Spring is dogwood season in the eastern US, where the trees grow wild and lanky in forests, more squat in sun, and because of their weak immune systems are the bane of show-off gardeners. The dogwood (cornus florida) is also the state flower of North Carolina, where I grew up. Why a state needs a flower, I'm not sure, but we had the cheerful fact pounded into us in school, along with a mild resentment for Virginians, who claimed the same bloom.
So of course I noticed this old and healthy specimen near the Observatory in Greenwich Park:

Dogwoods of this sort don't grow naturally in England, and their maximum lifespan is unknown. So... the kind of homesickness only Spring can evoke sends me off on a gilded fantasy in which the tree was shipped back from the doomed English settlement in the Carolinas, as a gift for her majesty, Elizabeth I, whose garden Greenwich Park was at the time.

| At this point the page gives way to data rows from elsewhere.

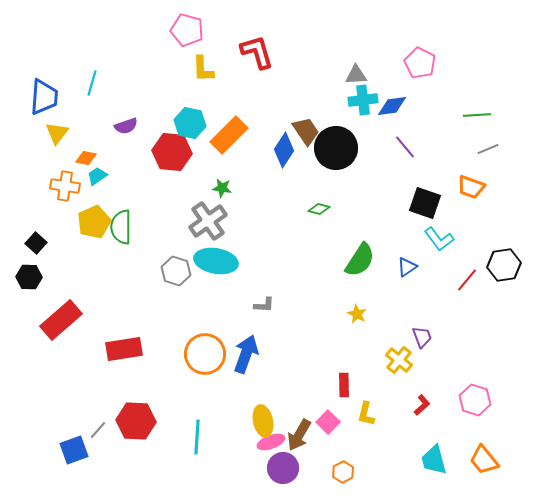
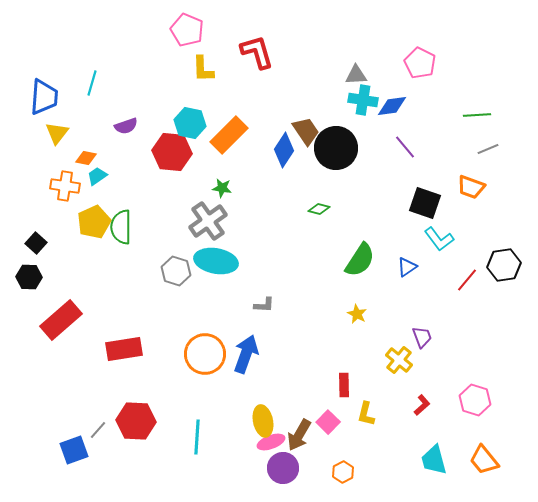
pink pentagon at (187, 30): rotated 8 degrees clockwise
cyan cross at (363, 100): rotated 16 degrees clockwise
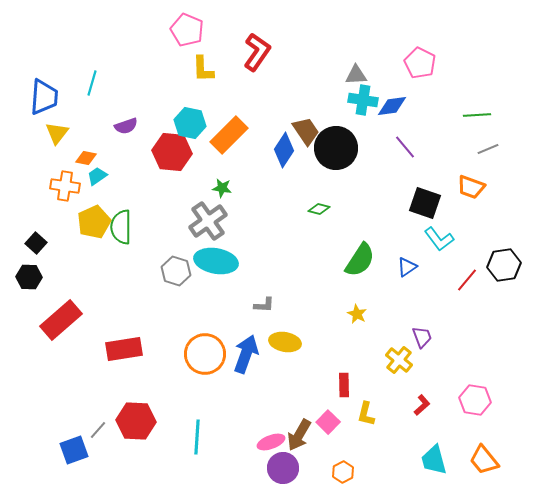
red L-shape at (257, 52): rotated 51 degrees clockwise
pink hexagon at (475, 400): rotated 8 degrees counterclockwise
yellow ellipse at (263, 421): moved 22 px right, 79 px up; rotated 68 degrees counterclockwise
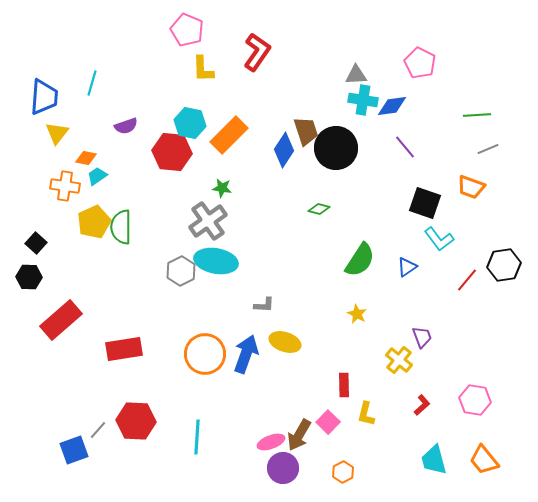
brown trapezoid at (306, 131): rotated 16 degrees clockwise
gray hexagon at (176, 271): moved 5 px right; rotated 16 degrees clockwise
yellow ellipse at (285, 342): rotated 8 degrees clockwise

Of course, cultural 'exchange' works both ways. I dug this out of the photo archives (the shamefully chaotic shopping bag at the bottom of the closet):

As an eye-level garden ornament on the campus of the University of North Carolina, where I did my undergrad studies, the gargoyle looks positively cuddly. But its overstated features would have had a more menacing effect from its original, pre-restoration perch, just above Big Ben.